So I’ve posted a couple times recently about my bad mojo and loss a a couple batches. Last week I brewed an IPA and pitched a nice big starter made from a very fresh smack pack 1272 at 60 degrees. Had a nice layer of krauesen next morning and let the temp rise to 63 for the next 4 days. Nice krauesen and pretty typical active fermentation for ale yeast at this temp, day 4 krauesen starting to fall a little. I started to let the temp go ambient and it started to rise slowly. Day 5 still 64-65 degrees and this really thick foam has developed. Now day 7 it’s fallen to about half that height.
I’ve never seen this. I want to say it’s just off gassing and a little second fermentation due to change in barometric pressure. We had a little snow overnight day 4-5 after a pretty mild period. Hopefully, I’m just being paranoid because of my recent issues but this makes me wonder about infection…
In the picture you can see the dark line where the original krauesen was, maybe an inch high, the foam is about 3 inches high in the picture.
I think you’re justifiably being overly concerned. It’s REALLY REALLY hard to get an IPA infected, and anything that can grow in a highly hopped wort is going to take more than 5 days to make its presence known. Understandable after losing a couple of batches, but I would suspect that it’s just the yeast doing what they want to do. Trust in the preservative value of hops, they won’t steer you wrong.

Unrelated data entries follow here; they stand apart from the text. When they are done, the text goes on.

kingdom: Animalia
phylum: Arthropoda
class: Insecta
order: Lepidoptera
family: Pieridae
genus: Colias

The krausen looks nice. Large bubbles and fluffy. Starting at 60°F and slowly going to 63°F gave the yeast plenty of time to bud new cells before ABV reached 3.5%. All of the new yeast is just kicking in with the warmer temperature.
Must be something like that. Had a crazy brew day today too.
I was going to brew a pilsner because I was racking one to the keg and wanted to use the yeast cake. Well, I got up this morning thinking IPA and brewed an IPA that I had no yeast for. So I ran to the LHBS and got 2 smackpacks of british ale yeast and pitched them. Then I brewed a Pils this afternoon and pitched it to the urquell yeast cake.
I’m tired but I have beer in the lineup to fill some empty kegs.
Talked about this one on the dry hopper thread but thought I’d update here.
I kegged this beer 8 days ago and dry hopped it with 2 oz of centennial pellot hops in a mesh dry hopper. Purged the keg with CO2, racked the beer in on the dry hopper with 2 oz centennial and left it at room temperature 68-70 degrees for 3 days. Pulled a 1/4 pint when I moved it to the fridge. Lots of hop matter, amazing aroma, very thick and green. CO2 at 25psi, 36F for 24 hours then dropped the gas to 10psi.
Now 8 days later it’s starting to clear, has decent aroma which should improve with carbonation and is WAY too easy to drink at 7.4 abv!
@dannyboy58 This is a great post for a thread titled “Ugh, now what?” LOL Sounds like it turned out great! Your post conveys why I finally got in this game.